# Ossabaw sound



## odielite (Jun 26, 2012)

Was in the ossabaw sound the other day and noticed a bouy approx south of green island that consisted of 3 pylons   With a boat anchored just off of it and was wondering what fish species are a target their and what it is called


----------



## Mweathers (Jun 27, 2012)

That is the marker for the entrance to - I AM A POTTY MOUTH -- I AM A POTTY MOUTH -- I AM A POTTY MOUTH -- I AM A POTTY MOUTH - Gate on the intercoastal waterway.  Probably whiting, not much water on the western side of that marker.


----------



## Sharkfighter (Jun 27, 2012)

To funny it wont let you give the correct name to HE!! gate.  

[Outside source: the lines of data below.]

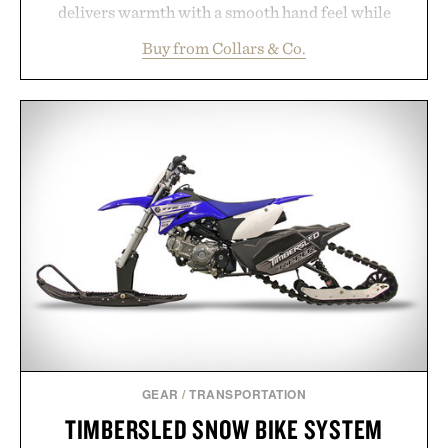
delivers warmth with a smooth hand feel while
maintaining a relaxed fit that never looks
Buy from Collars & Co.
oversized. Ribbed cuffs and hem, a cleaner
silhouette, and an elevated finish make it just as
appropriate for travel and weekend dinners as it is
for off-duty afternoons. It's the kind of everyday
essential that quietly replaces every other hoodie in
your rotation, proving that comfort and polish can
coexist.
Presented by Collars & Co.
GEAR
/
TRANSPORTATION
TIMBERSLED SNOW BIKE SYSTEM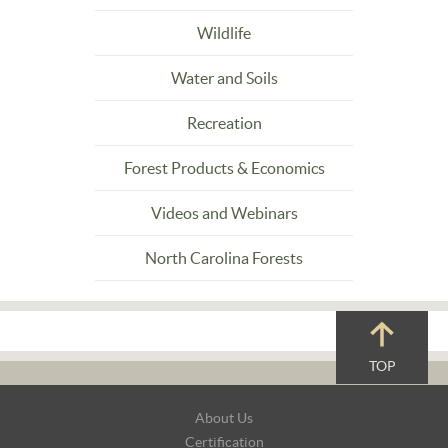
Wildlife
Water and Soils
Recreation
Forest Products & Economics
Videos and Webinars
North Carolina Forests
TOP
Footer
About Us
Navigation
Certification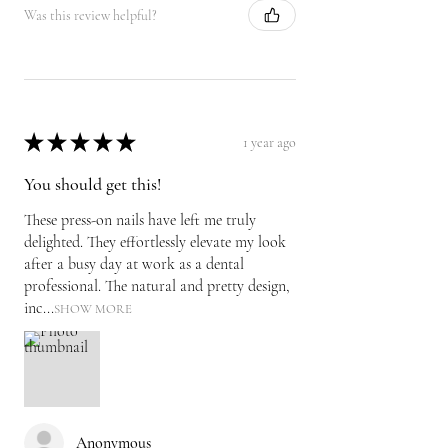
Was this review helpful?
★
★
★
★
★
1 year ago
You should get this!
These press-on nails have left me truly
delighted. They effortlessly elevate my look
after a busy day at work as a dental
professional. The natural and pretty design,
inc...
SHOW MORE
Anonymous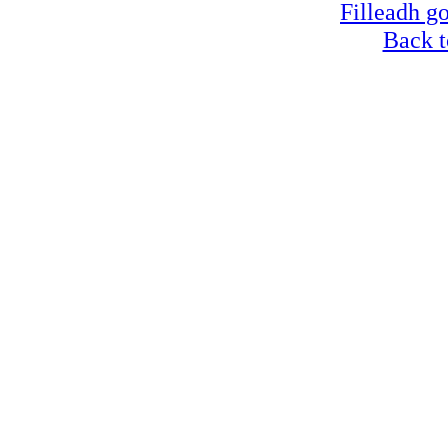
Filleadh go
Back t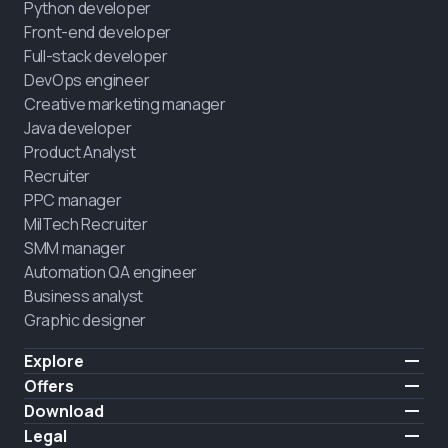
Python developer
Front-end developer
Full-stack developer
DevOps engineer
Creative marketing manager
Java developer
Product Analyst
Recruiter
PPC manager
MilTech Recruiter
SMM manager
Automation QA engineer
Business analyst
Graphic designer
Explore
Pricing
Offers
Testimonials
IT for combatants
Download
FREE
About us
Hire a graduate
iOS
Legal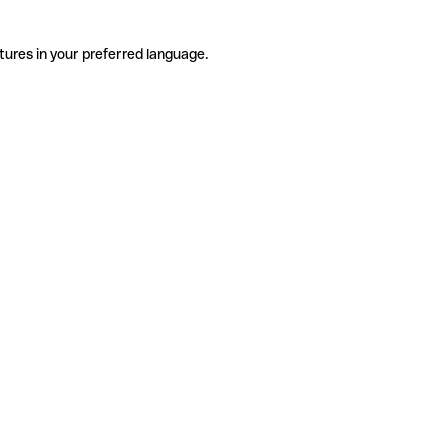
tures in your preferred language.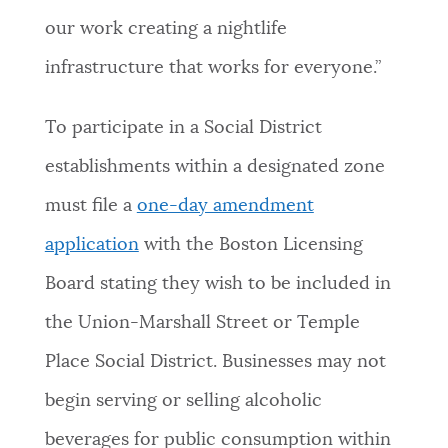
our work creating a nightlife
infrastructure that works for everyone.”
To participate in a Social District
establishments within a designated zone
must file a
one-day amendment
application
with the Boston Licensing
Board stating they wish to be included in
the Union-Marshall Street or Temple
Place Social District. Businesses may not
begin serving or selling alcoholic
beverages for public consumption within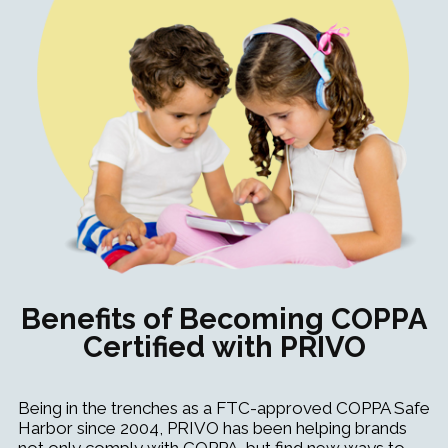
Benefits of Becoming COPPA
Certified with PRIVO
Being in the trenches as a FTC-approved COPPA Safe
Harbor since 2004, PRIVO has been helping brands
not only comply with COPPA, but find new ways to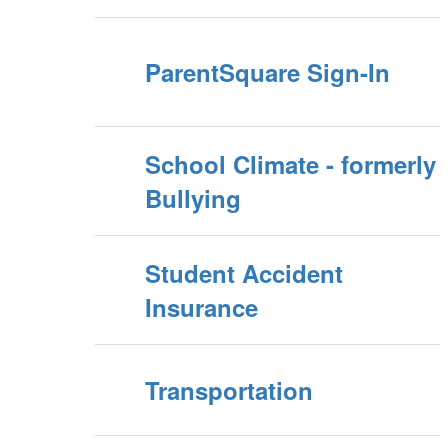
ParentSquare Sign-In
School Climate - formerly
Bullying
Student Accident
Insurance
Transportation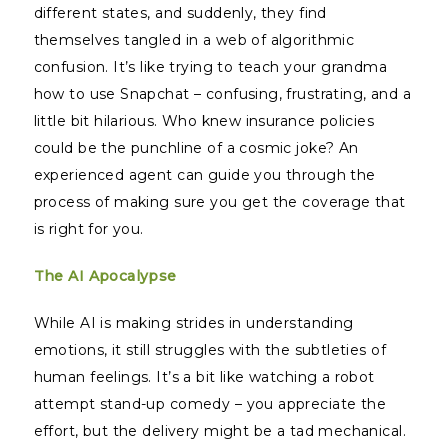
different states, and suddenly, they find
themselves tangled in a web of algorithmic
confusion. It’s like trying to teach your grandma
how to use Snapchat – confusing, frustrating, and a
little bit hilarious. Who knew insurance policies
could be the punchline of a cosmic joke? An
experienced agent can guide you through the
process of making sure you get the coverage that
is right for you.
The AI Apocalypse
While AI is making strides in understanding
emotions, it still struggles with the subtleties of
human feelings. It’s a bit like watching a robot
attempt stand-up comedy – you appreciate the
effort, but the delivery might be a tad mechanical.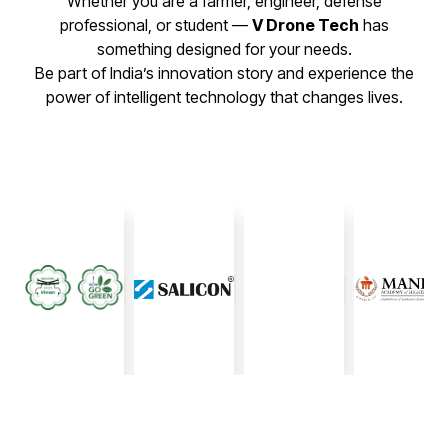
Whether you are a farmer, engineer, defense
professional, or student —
V Drone Tech
has
something designed for your needs.
Be part of India’s innovation story and experience the
power of intelligent technology that changes lives.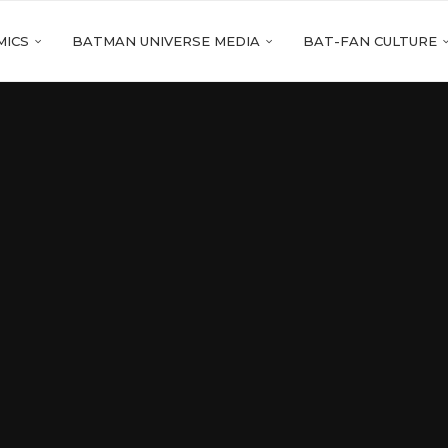
MICS
BATMAN UNIVERSE MEDIA
BAT-FAN CULTURE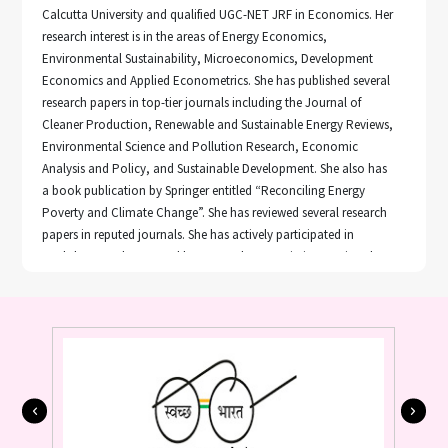
Calcutta University and qualified UGC-NET JRF in Economics. Her
research interest is in the areas of Energy Economics,
Environmental Sustainability, Microeconomics, Development
Economics and Applied Econometrics. She has published several
research papers in top-tier journals including the Journal of
Cleaner Production, Renewable and Sustainable Energy Reviews,
Environmental Science and Pollution Research, Economic
Analysis and Policy, and Sustainable Development. She also has
a book publication by Springer entitled “Reconciling Energy
Poverty and Climate Change”. She has reviewed several research
papers in reputed journals. She has actively participated in
workshops and presented her research papers in international
conferences.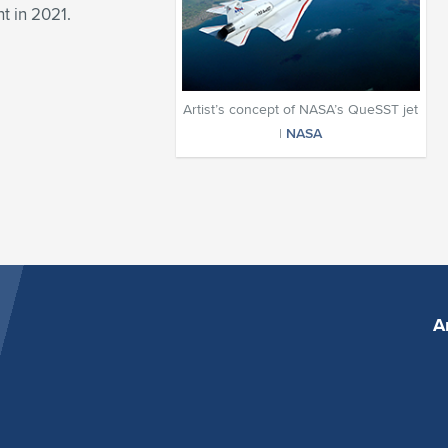
ht in 2021.
Artist’s concept of NASA’s QueSST jet
|
NASA
A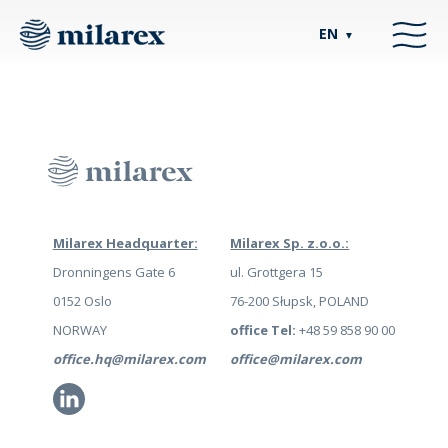
EN
▼
Milarex Headquarter:
Milarex Sp. z.o.o.:
Dronningens Gate 6
ul. Grottgera 15
0152 Oslo
76-200 Słupsk, POLAND
NORWAY
office Tel:
+48 59 858 90 00
office.hq@milarex.com
office@milarex.com
Li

I saw someone actually tied off to a marker there fishing when I was going by there Saturday morning and thought to myself they shouldnt be tied to the marker and there wasnt much to fish for anyway but it looked like they had women and a cooler full of beer on boat (beer in hand about 930) so I figured he was catching what he wanted.


----------



## fishtail (Jun 27, 2012)

Hells gate.
Hey it worked!
Avoid that area.
Vast mud flats on both sides with a very very narrow/shallow channel.


----------



## odielite (Jun 27, 2012)

Appreciate it. I've spent all my time fishing the north side   So that where hells gate is.  Any body know where a good tarpon spot is in the sound they are willing to share


----------



## Nautical Son (Jul 1, 2012)

If you go back towards Green island and look for the channel marker going out towards Wassau and look for the sandbar rip current you'll find tarpon there and on out towards the cans...getting anchored and staying put is the fun part..


----------



## odielite (Jul 2, 2012)

Thanks nautical son. Any word of them showing up yet? And where is a good place to find bait if there is a place around there. I know by outside of lazeretto creek there are almost always pogeys but don't know of such an area in the ossabaw


----------



## Nautical Son (Jul 3, 2012)

just in front of Ossabaw at the north end there are occasionally a pod or two of pogeys, often times you find a nice school in the river channel as well....no word on if the tarpon are here or not but I'll keep my eyes open for activity tomorrow thru Sunday.


----------